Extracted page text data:
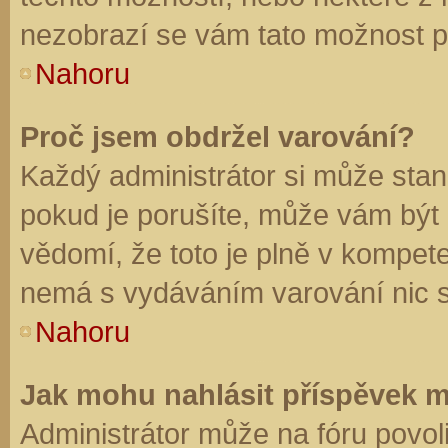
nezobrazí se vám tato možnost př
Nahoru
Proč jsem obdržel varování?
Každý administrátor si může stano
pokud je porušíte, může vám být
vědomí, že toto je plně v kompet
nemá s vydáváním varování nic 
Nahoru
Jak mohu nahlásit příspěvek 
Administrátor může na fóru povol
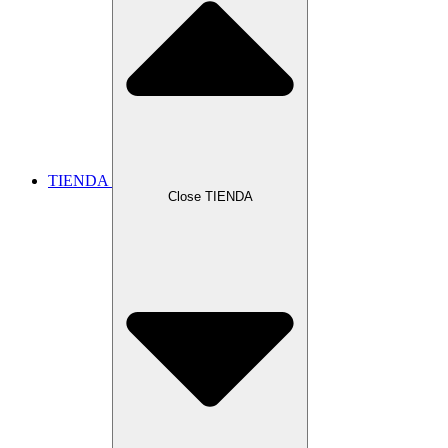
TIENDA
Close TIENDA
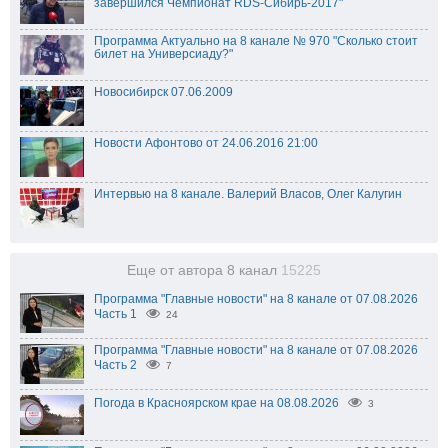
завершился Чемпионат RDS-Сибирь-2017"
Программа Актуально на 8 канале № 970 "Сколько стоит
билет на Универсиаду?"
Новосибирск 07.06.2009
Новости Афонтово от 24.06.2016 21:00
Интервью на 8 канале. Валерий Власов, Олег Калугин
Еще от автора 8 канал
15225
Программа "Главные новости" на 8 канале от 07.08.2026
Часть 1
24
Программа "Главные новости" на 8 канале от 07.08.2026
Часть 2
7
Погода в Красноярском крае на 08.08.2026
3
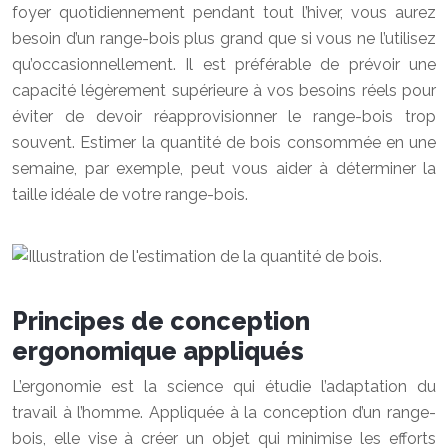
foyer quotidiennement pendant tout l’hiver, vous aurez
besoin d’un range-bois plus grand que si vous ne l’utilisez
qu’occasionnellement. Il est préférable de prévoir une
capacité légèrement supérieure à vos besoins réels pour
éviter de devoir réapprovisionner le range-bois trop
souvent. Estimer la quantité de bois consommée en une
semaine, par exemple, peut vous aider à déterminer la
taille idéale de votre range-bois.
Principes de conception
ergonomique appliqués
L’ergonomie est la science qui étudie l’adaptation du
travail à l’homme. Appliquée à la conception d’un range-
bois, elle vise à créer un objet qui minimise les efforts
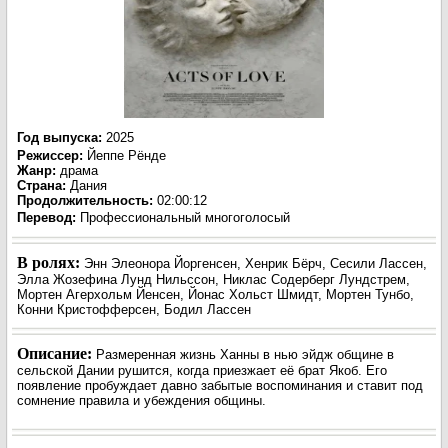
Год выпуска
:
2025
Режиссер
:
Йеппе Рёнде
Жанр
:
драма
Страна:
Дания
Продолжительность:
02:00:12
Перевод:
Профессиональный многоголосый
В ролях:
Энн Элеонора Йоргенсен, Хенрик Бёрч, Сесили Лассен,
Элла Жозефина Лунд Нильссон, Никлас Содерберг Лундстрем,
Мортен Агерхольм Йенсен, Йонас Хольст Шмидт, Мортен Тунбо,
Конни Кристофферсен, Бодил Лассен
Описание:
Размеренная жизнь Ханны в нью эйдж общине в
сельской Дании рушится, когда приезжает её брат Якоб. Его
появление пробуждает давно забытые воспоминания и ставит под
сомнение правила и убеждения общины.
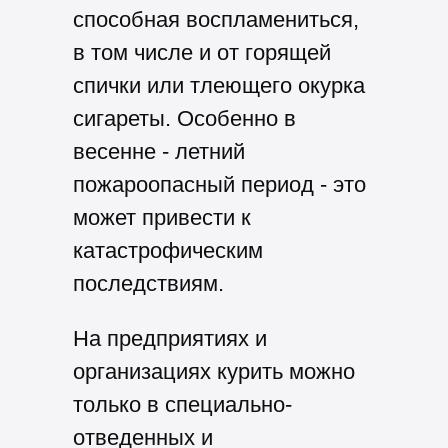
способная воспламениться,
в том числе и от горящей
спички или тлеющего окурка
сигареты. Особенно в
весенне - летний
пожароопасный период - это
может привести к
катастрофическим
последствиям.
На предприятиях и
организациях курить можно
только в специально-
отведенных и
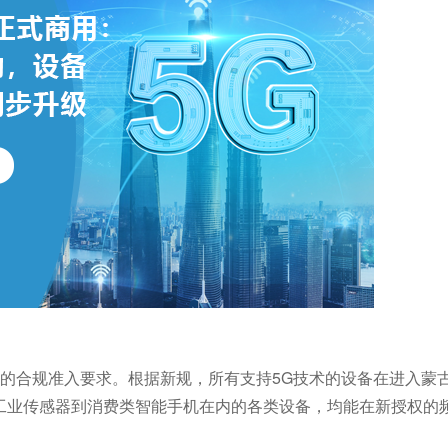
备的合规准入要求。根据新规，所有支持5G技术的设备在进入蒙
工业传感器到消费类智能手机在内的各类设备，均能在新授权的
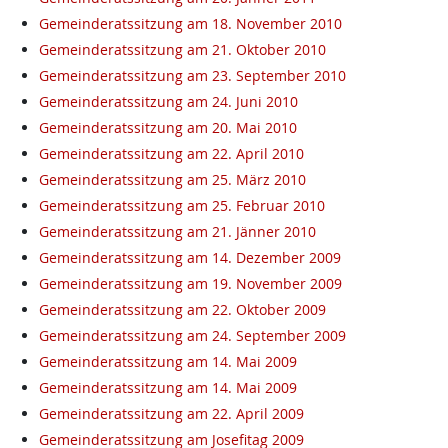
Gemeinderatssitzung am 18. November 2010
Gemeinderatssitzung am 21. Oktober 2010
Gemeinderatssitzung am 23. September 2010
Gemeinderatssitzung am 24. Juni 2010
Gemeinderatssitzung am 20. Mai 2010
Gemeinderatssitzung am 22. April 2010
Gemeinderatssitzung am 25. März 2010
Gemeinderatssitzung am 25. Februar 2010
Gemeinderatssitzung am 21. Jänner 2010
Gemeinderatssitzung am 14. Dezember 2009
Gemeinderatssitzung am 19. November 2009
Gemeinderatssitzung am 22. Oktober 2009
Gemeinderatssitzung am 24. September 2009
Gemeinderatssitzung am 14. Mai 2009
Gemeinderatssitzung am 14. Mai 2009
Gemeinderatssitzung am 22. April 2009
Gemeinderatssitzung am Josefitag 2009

What you need to do:
In the records above, find the line that contains "отведенных и" and retype it and all lines after it exactly, leaving out any pictures.

Exercise solution:
отведенных и
备的合规准入要求。根据新规，所有支持5G技术的设备在进入蒙
工业传感器到消费类智能手机在内的各类设备，均能在新授权的
Gemeinderatssitzung am 18. November 2010
Gemeinderatssitzung am 21. Oktober 2010
Gemeinderatssitzung am 23. September 2010
Gemeinderatssitzung am 24. Juni 2010
Gemeinderatssitzung am 20. Mai 2010
Gemeinderatssitzung am 22. April 2010
Gemeinderatssitzung am 25. März 2010
Gemeinderatssitzung am 25. Februar 2010
Gemeinderatssitzung am 21. Jänner 2010
Gemeinderatssitzung am 14. Dezember 2009
Gemeinderatssitzung am 19. November 2009
Gemeinderatssitzung am 22. Oktober 2009
Gemeinderatssitzung am 24. September 2009
Gemeinderatssitzung am 14. Mai 2009
Gemeinderatssitzung am 14. Mai 2009
Gemeinderatssitzung am 22. April 2009
Gemeinderatssitzung am Josefitag 2009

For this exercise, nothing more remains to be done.